Begin at the line below that has "left ear: (863, 70)" and stop after the line that has "left hip: (493, 577)". Please restate only those lines, word for word.
====== PROVIDED RECORDS ======
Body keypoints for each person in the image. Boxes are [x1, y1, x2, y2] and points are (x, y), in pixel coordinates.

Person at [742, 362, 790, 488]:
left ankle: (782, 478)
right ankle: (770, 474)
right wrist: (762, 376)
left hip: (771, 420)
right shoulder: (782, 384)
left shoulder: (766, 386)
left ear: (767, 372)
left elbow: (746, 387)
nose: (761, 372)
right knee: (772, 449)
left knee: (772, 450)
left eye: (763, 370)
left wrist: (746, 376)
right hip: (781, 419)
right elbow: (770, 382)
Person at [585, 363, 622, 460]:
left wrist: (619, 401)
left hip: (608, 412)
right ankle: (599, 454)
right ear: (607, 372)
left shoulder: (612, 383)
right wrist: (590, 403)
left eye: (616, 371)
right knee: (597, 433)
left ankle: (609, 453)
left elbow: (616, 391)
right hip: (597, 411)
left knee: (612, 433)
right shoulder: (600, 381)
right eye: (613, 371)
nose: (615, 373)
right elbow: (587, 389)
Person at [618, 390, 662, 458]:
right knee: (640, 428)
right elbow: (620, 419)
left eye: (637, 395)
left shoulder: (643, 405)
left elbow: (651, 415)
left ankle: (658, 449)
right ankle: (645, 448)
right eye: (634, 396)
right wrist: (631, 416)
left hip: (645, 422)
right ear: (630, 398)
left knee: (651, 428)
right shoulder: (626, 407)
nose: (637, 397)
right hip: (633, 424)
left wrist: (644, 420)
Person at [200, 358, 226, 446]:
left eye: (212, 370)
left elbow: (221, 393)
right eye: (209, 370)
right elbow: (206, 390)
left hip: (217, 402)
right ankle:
======
====== PROVIDED RECORDS ======
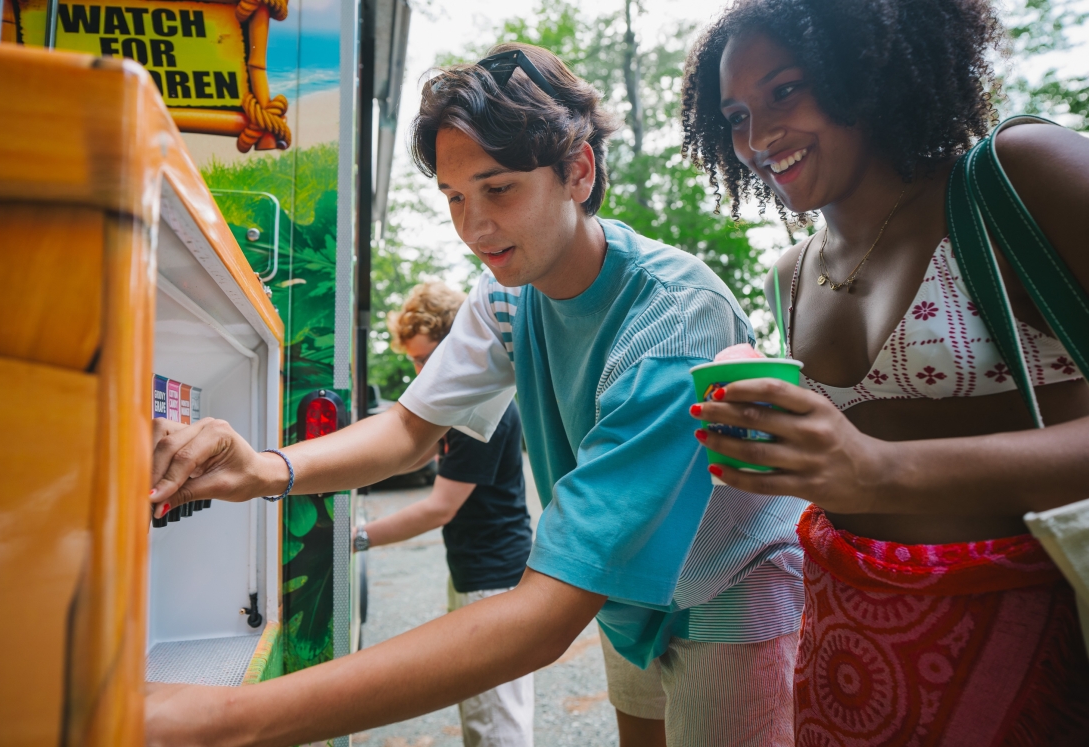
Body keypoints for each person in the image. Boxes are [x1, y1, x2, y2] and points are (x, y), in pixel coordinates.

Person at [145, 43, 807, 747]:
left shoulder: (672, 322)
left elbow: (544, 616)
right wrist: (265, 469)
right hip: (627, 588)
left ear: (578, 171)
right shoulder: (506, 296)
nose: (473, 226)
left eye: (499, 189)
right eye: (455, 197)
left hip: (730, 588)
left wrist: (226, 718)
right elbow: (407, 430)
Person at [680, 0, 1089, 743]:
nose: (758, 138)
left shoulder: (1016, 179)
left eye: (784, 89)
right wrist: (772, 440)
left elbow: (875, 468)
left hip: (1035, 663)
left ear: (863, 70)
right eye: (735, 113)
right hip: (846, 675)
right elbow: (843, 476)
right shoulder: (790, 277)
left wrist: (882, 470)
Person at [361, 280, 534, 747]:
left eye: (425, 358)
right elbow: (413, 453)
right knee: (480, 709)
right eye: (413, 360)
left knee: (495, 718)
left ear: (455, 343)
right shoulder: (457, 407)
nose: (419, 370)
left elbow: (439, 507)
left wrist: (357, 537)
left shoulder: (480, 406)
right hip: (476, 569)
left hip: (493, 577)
======
====== PROVIDED RECORDS ======
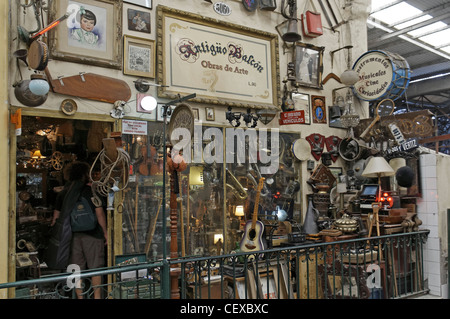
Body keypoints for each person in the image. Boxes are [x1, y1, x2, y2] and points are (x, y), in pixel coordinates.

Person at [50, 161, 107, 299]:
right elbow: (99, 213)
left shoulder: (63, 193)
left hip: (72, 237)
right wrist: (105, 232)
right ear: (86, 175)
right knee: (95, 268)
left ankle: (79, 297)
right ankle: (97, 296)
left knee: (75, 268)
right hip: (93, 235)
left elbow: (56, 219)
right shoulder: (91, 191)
======
* **EXERCISE SOLUTION**
left ear: (863, 70)
right eye: (735, 113)
right hip: (846, 675)
right elbow: (843, 476)
right shoulder: (790, 277)
left wrist: (882, 470)
Person at [361, 280, 534, 747]:
left eye: (425, 358)
right elbow: (413, 453)
right knee: (480, 709)
right eye: (413, 360)
left knee: (495, 718)
left ear: (455, 343)
right shoulder: (457, 407)
nose: (419, 370)
left elbow: (439, 507)
left wrist: (357, 537)
left shoulder: (480, 406)
right hip: (476, 569)
left hip: (493, 577)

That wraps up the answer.